- **What is needed**
Every line holding the string "lines" is to be copied from the entries below.

+++ Data for analysis +++

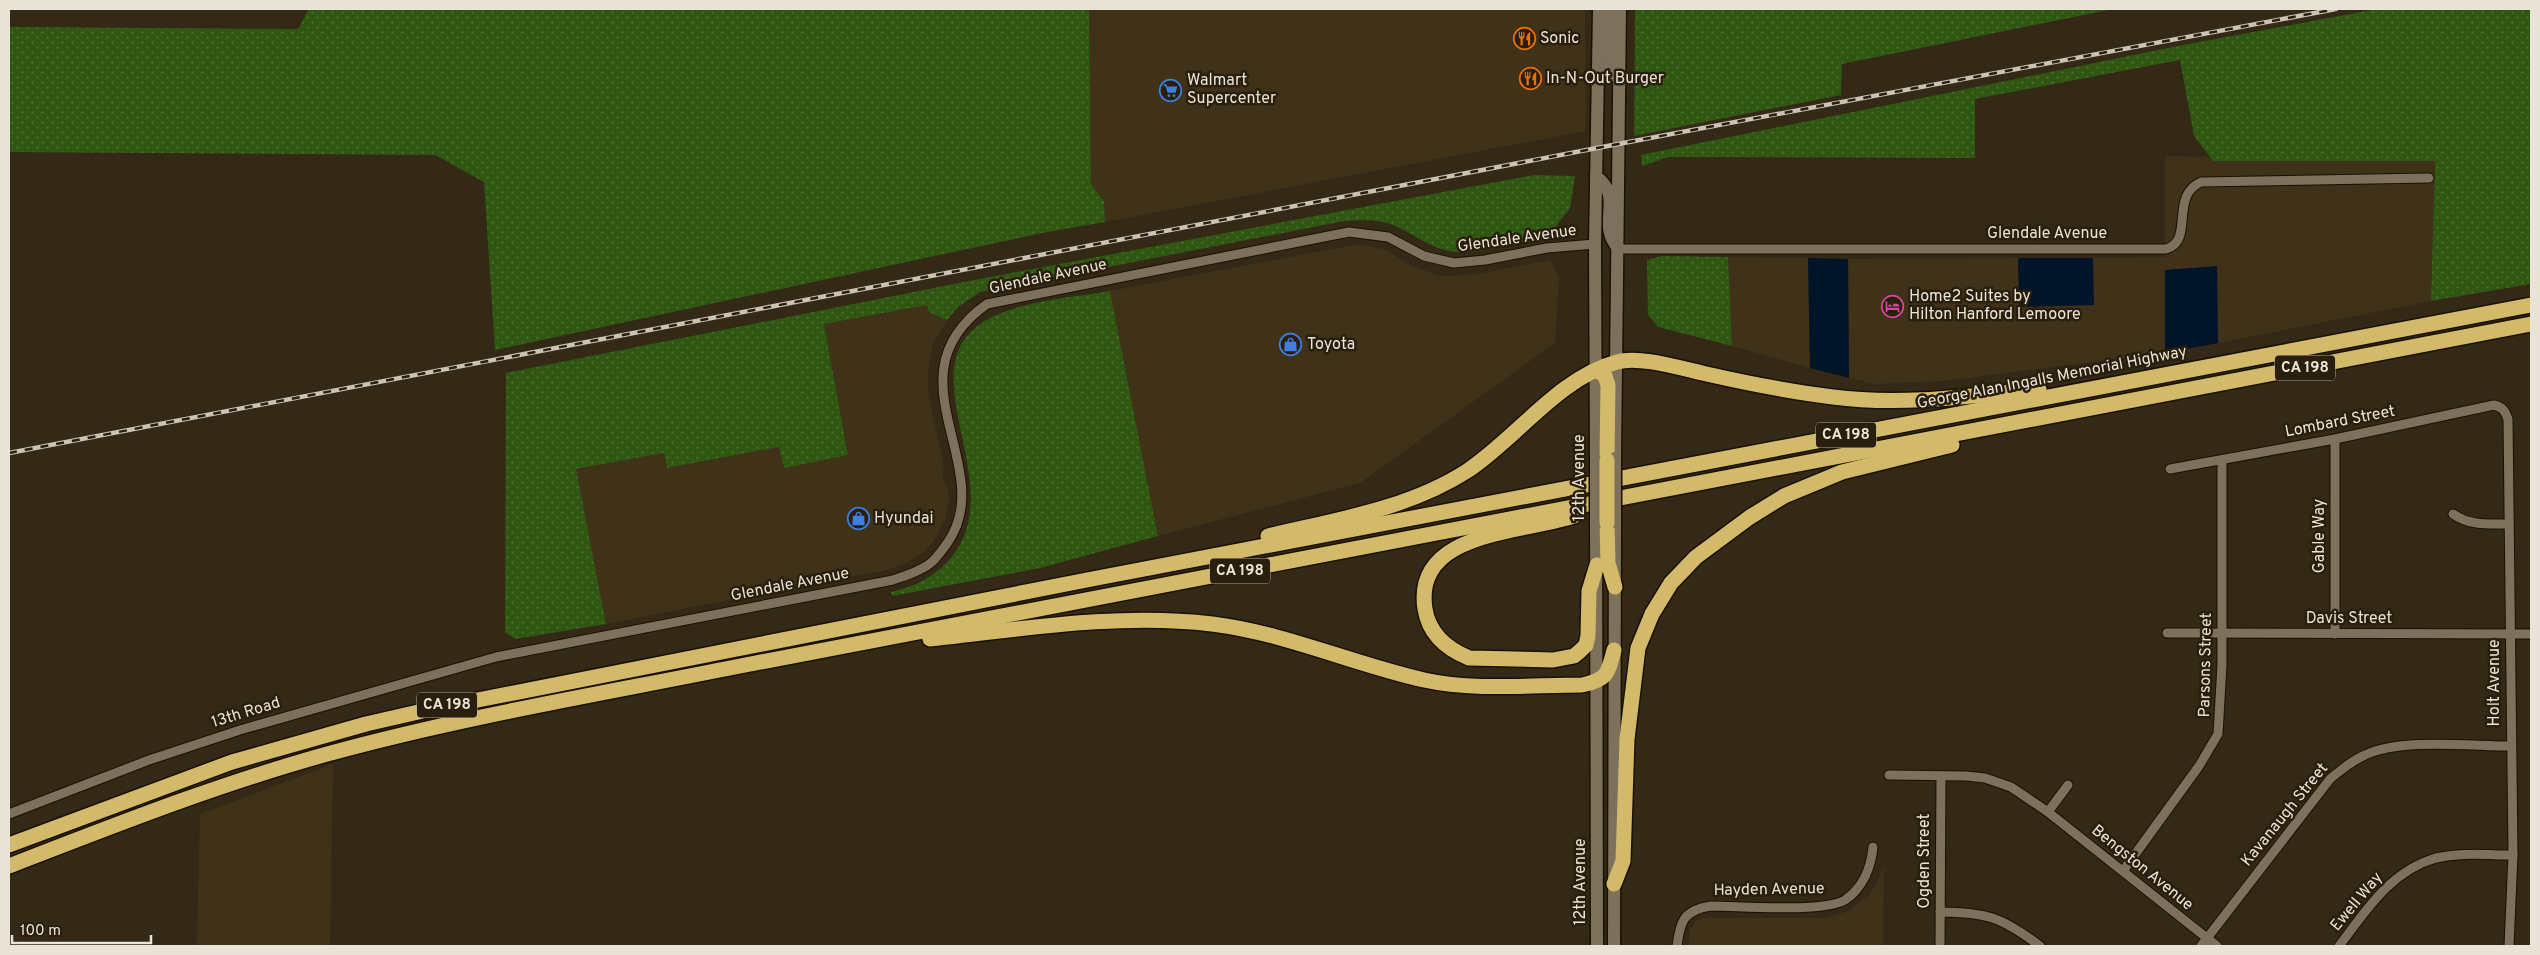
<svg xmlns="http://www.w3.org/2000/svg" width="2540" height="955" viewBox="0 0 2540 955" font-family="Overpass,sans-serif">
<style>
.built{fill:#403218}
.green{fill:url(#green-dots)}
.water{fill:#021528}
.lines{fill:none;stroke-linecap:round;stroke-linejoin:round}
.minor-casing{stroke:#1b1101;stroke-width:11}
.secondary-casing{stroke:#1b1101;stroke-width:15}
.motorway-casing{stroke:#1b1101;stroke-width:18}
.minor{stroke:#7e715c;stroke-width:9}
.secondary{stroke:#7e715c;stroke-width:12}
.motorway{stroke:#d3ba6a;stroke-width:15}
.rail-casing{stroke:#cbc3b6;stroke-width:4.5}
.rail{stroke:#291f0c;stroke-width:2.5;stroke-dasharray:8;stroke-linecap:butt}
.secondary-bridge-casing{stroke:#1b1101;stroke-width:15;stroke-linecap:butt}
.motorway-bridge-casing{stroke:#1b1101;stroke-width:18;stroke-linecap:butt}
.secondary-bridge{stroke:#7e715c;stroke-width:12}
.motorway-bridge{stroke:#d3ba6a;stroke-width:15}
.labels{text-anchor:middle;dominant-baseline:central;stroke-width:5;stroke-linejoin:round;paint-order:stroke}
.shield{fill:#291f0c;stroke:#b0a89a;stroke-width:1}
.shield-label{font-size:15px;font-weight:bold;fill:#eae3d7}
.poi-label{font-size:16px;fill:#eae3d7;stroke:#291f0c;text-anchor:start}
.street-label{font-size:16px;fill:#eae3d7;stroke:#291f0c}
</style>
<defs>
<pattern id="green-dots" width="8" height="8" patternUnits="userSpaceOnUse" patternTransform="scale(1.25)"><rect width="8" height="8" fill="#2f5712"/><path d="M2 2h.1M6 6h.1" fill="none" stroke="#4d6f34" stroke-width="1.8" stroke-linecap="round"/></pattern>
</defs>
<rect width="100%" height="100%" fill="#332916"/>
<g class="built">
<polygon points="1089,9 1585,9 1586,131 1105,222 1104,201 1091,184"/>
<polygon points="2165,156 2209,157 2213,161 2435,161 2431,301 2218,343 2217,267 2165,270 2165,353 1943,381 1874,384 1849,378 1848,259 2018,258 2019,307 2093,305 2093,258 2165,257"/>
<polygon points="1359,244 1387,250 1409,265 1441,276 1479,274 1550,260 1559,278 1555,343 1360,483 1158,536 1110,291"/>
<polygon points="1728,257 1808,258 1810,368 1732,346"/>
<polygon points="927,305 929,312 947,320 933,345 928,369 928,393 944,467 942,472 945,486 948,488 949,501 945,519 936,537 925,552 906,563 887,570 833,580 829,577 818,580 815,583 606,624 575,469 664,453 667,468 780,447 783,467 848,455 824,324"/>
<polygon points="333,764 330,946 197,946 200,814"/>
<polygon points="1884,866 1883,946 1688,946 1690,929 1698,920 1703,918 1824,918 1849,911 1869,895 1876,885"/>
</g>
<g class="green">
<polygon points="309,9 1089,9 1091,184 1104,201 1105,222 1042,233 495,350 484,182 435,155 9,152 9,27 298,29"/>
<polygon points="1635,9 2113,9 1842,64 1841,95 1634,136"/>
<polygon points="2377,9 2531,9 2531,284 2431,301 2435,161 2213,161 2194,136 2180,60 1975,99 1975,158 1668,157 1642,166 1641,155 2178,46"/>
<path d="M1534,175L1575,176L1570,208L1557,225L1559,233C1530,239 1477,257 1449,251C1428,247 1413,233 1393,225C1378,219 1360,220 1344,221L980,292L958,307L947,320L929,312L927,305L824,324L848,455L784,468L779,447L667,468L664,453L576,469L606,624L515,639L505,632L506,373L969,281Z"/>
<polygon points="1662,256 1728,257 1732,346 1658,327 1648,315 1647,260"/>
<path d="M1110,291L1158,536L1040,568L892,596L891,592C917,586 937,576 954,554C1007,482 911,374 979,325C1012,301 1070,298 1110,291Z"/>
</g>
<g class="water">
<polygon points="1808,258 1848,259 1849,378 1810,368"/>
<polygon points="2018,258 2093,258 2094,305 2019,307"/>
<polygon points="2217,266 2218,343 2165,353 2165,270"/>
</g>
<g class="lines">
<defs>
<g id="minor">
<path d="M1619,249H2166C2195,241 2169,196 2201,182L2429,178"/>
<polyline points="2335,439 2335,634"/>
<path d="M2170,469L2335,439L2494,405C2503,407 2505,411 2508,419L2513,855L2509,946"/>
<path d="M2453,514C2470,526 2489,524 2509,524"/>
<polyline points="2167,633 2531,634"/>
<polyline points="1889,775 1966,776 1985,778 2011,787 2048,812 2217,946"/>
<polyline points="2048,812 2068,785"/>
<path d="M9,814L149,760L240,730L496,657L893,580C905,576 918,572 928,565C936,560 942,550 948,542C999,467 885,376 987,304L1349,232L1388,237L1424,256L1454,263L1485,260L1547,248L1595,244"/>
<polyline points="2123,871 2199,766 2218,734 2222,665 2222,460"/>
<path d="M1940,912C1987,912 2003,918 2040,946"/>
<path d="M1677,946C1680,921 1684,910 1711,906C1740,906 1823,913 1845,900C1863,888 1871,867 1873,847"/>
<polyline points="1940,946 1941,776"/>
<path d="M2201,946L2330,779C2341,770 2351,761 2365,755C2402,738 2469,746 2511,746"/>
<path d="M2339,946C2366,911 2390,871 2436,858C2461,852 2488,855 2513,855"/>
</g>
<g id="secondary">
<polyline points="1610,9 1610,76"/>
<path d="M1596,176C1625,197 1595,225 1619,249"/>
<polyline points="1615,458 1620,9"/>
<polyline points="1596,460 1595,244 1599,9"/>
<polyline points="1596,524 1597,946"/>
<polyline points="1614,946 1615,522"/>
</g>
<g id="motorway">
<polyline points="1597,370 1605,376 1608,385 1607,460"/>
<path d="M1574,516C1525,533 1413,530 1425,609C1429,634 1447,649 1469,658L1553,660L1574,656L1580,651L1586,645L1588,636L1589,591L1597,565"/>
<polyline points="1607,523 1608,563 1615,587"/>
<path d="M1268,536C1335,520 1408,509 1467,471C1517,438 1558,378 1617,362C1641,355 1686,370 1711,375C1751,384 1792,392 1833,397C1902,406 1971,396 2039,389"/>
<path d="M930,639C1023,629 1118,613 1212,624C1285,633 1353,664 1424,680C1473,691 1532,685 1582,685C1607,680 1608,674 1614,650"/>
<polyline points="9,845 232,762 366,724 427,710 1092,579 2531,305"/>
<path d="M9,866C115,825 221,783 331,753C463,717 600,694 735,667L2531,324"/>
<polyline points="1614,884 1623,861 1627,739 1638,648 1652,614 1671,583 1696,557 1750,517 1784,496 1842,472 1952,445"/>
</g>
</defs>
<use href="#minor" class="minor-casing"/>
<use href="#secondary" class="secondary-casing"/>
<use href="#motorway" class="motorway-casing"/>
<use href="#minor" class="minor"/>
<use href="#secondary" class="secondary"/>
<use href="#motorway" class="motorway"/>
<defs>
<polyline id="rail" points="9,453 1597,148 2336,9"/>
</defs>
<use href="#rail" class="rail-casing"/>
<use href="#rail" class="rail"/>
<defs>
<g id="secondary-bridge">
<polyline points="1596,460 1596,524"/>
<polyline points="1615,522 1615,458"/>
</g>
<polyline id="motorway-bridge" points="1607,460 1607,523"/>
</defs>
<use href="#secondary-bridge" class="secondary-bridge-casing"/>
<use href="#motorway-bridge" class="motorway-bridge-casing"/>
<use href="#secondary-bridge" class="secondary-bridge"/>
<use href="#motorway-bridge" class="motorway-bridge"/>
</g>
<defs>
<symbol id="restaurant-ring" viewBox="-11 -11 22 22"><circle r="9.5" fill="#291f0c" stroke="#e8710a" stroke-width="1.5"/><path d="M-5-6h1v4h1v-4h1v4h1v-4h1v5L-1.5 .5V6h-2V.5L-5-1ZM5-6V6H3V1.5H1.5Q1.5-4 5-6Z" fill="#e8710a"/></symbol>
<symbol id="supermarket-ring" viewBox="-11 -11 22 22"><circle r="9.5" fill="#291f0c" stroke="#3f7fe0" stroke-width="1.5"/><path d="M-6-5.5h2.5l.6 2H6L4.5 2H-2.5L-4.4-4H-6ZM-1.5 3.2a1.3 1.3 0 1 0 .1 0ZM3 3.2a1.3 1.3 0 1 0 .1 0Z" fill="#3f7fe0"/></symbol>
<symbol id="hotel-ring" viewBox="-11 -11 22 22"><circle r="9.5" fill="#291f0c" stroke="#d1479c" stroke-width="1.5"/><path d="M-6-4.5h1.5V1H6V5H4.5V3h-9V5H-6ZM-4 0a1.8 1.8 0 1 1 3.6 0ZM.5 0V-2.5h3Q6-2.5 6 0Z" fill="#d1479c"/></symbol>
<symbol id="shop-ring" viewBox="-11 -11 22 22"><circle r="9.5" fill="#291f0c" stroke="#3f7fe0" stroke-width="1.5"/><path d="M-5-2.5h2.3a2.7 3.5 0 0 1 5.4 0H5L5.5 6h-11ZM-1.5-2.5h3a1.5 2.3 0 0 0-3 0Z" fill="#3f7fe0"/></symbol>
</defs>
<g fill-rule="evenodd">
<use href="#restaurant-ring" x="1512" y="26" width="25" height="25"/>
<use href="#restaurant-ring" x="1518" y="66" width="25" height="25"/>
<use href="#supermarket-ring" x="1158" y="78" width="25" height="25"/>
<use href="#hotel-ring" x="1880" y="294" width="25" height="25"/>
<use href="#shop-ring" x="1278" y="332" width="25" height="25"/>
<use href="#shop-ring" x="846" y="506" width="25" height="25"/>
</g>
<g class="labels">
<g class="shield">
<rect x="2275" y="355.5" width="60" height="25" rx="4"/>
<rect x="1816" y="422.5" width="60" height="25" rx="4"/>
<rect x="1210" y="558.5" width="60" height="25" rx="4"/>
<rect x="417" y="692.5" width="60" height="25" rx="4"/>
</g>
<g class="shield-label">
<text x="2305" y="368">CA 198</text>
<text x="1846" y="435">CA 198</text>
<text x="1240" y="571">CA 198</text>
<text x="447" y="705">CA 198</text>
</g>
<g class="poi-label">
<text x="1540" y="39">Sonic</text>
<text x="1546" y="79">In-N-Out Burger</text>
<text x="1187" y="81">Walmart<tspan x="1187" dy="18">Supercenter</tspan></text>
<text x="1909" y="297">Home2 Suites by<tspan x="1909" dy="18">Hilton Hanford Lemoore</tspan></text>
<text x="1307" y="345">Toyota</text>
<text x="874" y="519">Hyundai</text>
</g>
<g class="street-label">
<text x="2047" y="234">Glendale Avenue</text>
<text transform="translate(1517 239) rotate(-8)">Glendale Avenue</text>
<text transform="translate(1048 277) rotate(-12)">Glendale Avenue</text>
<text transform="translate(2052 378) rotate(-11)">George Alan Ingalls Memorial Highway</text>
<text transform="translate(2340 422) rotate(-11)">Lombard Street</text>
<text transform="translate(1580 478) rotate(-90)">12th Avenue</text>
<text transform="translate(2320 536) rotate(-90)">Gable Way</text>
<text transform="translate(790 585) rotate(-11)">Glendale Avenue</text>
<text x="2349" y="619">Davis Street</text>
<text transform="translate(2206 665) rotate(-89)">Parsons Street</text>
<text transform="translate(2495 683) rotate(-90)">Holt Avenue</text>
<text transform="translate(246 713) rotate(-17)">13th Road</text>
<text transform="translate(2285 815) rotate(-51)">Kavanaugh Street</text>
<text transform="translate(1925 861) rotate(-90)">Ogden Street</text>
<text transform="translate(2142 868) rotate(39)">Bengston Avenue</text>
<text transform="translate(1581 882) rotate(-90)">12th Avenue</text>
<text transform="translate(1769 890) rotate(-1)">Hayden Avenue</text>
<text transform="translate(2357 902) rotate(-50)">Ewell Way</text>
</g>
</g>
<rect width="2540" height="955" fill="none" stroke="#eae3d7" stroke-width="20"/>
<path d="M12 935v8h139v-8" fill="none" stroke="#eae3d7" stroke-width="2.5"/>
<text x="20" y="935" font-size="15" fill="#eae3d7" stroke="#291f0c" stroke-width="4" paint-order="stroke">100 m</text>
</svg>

+++

- **Your response**
.lines{fill:none;stroke-linecap:round;stroke-linejoin:round}
<g class="lines">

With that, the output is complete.